Exercise objective:
Go through the lines below. Copy those with "input".

Data for this exercise:
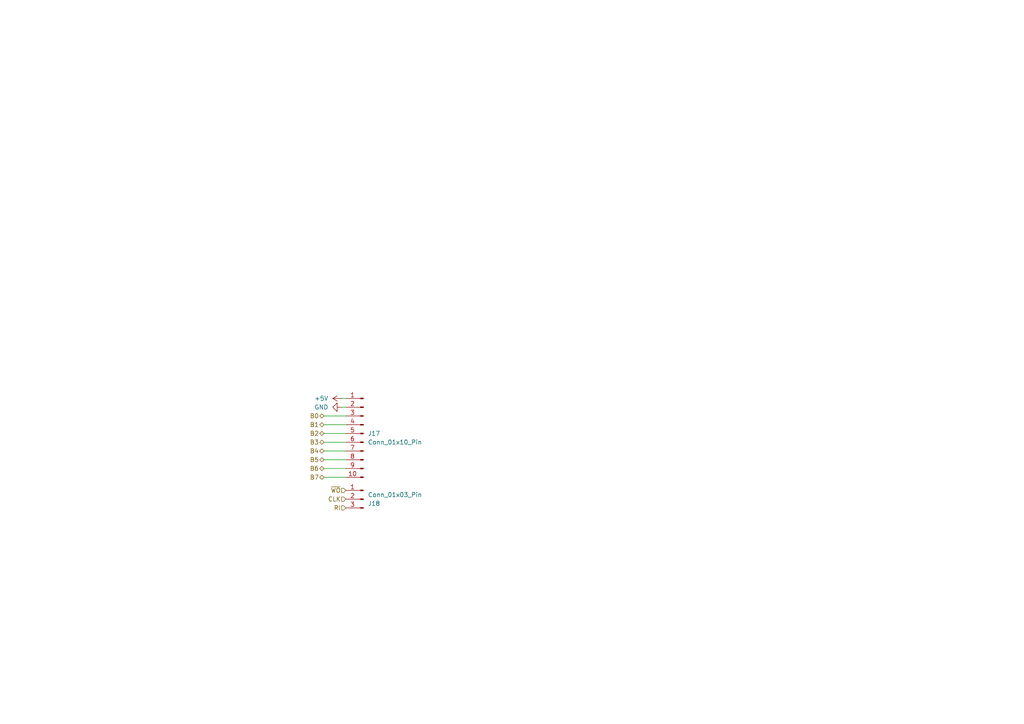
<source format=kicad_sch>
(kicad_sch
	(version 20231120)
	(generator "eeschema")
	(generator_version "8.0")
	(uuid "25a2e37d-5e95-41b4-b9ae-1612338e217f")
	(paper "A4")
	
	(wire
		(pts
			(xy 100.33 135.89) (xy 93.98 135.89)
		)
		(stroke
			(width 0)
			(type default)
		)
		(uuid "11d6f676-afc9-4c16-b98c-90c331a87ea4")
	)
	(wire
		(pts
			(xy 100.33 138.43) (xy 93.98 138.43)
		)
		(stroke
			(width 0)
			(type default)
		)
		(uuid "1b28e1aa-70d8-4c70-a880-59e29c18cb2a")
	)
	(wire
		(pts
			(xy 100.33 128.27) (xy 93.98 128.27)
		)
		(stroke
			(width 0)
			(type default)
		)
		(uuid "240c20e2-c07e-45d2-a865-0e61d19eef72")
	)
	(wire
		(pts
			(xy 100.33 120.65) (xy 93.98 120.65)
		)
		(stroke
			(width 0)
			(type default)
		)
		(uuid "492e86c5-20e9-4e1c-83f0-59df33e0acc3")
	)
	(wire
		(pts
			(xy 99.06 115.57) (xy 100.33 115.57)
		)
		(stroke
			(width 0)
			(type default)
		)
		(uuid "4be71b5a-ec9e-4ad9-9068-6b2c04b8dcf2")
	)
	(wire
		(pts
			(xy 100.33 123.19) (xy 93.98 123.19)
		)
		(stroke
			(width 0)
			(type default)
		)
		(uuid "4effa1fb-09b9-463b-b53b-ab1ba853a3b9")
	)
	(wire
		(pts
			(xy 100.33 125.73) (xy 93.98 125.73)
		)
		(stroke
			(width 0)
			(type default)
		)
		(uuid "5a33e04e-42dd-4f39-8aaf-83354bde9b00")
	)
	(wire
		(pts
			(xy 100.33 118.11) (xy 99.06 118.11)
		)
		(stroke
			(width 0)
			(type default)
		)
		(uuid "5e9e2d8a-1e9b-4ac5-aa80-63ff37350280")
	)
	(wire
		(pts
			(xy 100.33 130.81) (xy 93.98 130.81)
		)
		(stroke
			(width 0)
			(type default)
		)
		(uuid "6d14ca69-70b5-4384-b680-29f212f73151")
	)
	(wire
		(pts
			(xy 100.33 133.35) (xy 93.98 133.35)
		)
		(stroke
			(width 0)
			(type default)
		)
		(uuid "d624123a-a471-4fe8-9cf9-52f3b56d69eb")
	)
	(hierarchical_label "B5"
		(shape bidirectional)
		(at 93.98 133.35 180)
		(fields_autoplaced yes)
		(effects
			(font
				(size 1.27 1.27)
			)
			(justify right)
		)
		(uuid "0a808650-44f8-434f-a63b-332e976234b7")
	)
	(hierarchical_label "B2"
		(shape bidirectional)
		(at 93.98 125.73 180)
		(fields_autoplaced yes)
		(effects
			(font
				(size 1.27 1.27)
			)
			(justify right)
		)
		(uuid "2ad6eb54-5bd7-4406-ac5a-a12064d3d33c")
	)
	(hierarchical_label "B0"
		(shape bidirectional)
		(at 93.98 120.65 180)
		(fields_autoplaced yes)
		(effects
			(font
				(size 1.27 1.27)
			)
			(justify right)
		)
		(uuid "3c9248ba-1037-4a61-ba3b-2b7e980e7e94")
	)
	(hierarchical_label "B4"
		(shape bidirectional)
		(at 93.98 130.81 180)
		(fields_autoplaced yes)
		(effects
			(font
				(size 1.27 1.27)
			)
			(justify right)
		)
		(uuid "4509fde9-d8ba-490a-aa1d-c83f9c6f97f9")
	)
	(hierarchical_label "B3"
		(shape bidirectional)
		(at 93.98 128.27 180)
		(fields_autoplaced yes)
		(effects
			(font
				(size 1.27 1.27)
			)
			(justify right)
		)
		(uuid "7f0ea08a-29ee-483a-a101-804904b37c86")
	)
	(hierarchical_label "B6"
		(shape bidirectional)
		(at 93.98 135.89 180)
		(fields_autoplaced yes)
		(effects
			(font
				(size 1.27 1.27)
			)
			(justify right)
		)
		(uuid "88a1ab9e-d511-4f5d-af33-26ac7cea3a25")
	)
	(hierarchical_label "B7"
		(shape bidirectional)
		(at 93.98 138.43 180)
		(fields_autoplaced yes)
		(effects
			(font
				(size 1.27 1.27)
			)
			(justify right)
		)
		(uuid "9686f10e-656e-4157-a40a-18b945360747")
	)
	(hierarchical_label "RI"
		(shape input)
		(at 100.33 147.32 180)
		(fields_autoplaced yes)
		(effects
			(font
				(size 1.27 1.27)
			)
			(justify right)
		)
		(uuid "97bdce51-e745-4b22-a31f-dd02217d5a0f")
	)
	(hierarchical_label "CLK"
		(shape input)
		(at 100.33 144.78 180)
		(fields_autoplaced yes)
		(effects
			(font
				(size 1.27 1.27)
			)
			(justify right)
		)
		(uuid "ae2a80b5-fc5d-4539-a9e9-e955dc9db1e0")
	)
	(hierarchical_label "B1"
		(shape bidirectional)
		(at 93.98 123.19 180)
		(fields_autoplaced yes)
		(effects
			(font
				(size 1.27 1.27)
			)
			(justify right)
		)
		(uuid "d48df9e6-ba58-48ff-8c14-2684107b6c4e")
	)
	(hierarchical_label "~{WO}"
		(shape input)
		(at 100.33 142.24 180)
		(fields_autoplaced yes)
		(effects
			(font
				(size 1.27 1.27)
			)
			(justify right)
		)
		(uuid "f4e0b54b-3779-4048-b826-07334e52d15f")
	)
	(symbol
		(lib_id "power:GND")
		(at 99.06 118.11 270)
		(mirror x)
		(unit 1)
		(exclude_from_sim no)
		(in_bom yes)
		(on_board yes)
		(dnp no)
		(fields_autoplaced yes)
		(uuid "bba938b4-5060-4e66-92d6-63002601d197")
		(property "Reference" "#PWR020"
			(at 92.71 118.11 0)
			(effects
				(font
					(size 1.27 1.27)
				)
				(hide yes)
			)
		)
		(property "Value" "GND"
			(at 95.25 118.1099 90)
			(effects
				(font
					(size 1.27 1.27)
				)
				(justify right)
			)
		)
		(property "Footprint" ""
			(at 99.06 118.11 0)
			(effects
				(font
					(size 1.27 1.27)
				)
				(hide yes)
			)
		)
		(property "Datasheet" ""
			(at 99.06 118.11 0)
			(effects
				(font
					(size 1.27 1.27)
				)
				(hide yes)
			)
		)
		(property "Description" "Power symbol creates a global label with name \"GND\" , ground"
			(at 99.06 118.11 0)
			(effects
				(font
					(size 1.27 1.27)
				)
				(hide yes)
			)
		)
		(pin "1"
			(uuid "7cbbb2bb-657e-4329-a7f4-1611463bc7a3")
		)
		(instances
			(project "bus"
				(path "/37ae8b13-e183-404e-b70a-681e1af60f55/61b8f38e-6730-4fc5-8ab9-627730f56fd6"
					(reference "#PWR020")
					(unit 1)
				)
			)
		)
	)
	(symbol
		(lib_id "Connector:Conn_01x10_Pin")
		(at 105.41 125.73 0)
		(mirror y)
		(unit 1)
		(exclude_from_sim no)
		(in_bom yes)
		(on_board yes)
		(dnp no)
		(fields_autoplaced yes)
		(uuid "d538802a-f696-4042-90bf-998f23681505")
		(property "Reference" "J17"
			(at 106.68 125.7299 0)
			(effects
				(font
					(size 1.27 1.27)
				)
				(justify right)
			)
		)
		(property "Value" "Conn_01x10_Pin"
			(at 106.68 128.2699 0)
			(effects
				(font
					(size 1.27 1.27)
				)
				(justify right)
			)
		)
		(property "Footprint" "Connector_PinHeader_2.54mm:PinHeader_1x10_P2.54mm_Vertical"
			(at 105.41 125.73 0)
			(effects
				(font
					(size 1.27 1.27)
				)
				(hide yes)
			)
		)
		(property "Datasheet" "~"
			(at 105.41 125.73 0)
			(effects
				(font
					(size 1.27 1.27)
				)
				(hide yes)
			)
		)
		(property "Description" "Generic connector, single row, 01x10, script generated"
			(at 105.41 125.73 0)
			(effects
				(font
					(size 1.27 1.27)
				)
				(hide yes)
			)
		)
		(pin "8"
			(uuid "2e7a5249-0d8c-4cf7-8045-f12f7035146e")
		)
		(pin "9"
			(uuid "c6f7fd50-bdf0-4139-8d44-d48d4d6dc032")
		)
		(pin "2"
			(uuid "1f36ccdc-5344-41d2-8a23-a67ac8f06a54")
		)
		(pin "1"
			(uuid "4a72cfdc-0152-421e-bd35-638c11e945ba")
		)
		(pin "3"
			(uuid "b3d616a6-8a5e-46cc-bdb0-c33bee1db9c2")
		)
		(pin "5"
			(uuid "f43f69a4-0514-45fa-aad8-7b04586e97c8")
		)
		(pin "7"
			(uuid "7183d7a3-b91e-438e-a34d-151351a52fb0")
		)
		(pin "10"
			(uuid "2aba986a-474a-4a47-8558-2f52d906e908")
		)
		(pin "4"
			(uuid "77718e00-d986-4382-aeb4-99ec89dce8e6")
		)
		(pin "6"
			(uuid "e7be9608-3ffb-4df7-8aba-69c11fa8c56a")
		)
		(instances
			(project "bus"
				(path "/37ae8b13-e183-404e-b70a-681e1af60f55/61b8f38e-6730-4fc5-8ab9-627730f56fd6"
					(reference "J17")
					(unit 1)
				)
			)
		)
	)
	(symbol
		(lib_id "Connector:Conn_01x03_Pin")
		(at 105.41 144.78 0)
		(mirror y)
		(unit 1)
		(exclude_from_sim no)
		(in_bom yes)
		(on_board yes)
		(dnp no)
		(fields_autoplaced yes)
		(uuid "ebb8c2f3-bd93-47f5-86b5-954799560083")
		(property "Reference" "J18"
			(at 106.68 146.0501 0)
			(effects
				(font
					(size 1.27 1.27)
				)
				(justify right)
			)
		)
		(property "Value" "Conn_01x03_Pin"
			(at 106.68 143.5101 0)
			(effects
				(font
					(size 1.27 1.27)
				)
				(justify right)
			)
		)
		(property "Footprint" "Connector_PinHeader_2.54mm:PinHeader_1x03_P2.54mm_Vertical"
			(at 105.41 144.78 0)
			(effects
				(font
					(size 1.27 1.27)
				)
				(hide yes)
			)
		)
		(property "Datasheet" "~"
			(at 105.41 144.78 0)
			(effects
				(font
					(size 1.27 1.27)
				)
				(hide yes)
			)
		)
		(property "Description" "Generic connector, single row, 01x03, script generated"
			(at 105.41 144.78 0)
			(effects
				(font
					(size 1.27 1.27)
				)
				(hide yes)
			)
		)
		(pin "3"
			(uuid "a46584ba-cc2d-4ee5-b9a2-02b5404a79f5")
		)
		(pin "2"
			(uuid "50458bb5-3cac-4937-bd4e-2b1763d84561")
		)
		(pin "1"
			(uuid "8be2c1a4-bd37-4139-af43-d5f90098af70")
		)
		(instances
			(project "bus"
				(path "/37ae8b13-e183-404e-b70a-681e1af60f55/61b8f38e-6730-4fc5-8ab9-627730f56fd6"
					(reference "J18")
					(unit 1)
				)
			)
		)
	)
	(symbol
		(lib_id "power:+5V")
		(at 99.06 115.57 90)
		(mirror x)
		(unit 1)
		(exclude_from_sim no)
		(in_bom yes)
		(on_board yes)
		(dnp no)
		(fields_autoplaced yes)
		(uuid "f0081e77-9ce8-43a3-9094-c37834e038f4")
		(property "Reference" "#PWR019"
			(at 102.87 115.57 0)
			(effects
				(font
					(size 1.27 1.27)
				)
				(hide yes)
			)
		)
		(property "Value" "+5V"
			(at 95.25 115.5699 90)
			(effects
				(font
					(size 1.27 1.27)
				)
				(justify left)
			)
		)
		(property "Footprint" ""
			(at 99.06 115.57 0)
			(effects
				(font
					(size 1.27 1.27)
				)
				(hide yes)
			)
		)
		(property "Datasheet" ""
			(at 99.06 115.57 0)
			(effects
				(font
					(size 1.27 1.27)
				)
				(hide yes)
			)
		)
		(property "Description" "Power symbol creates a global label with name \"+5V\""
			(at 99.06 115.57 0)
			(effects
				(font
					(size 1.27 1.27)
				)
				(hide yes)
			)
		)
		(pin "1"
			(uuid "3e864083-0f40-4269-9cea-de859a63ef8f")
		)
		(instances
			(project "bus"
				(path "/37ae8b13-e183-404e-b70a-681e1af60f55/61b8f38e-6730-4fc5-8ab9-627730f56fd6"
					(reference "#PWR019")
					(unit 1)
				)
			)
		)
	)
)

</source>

---

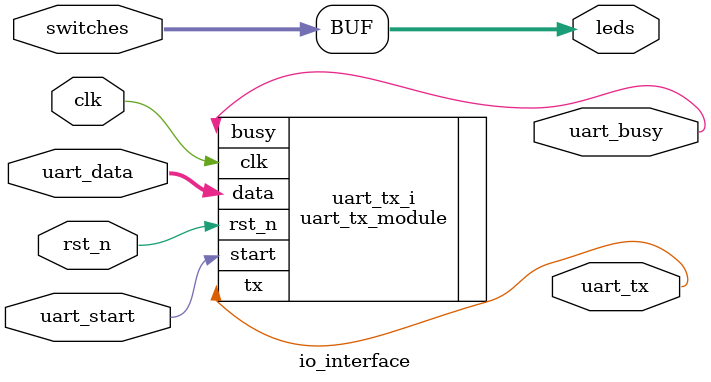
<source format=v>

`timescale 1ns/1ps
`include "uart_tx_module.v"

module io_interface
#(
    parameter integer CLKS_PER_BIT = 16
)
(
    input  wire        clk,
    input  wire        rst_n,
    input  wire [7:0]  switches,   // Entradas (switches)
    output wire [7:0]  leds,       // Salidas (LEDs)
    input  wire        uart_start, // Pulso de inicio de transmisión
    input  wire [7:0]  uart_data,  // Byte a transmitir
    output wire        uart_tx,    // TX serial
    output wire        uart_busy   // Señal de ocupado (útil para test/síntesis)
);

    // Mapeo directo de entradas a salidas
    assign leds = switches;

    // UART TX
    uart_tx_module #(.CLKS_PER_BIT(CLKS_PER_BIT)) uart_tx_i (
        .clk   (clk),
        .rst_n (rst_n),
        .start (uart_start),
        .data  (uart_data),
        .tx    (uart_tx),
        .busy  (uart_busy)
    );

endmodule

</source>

Written response:
		(shape input)
		(shape input)
		(shape input)
    input  wire        clk,
    input  wire        rst_n,
    input  wire [7:0]  switches,   // Entradas (switches)
    input  wire        uart_start, // Pulso de inicio de transmisión
    input  wire [7:0]  uart_data,  // Byte a transmitir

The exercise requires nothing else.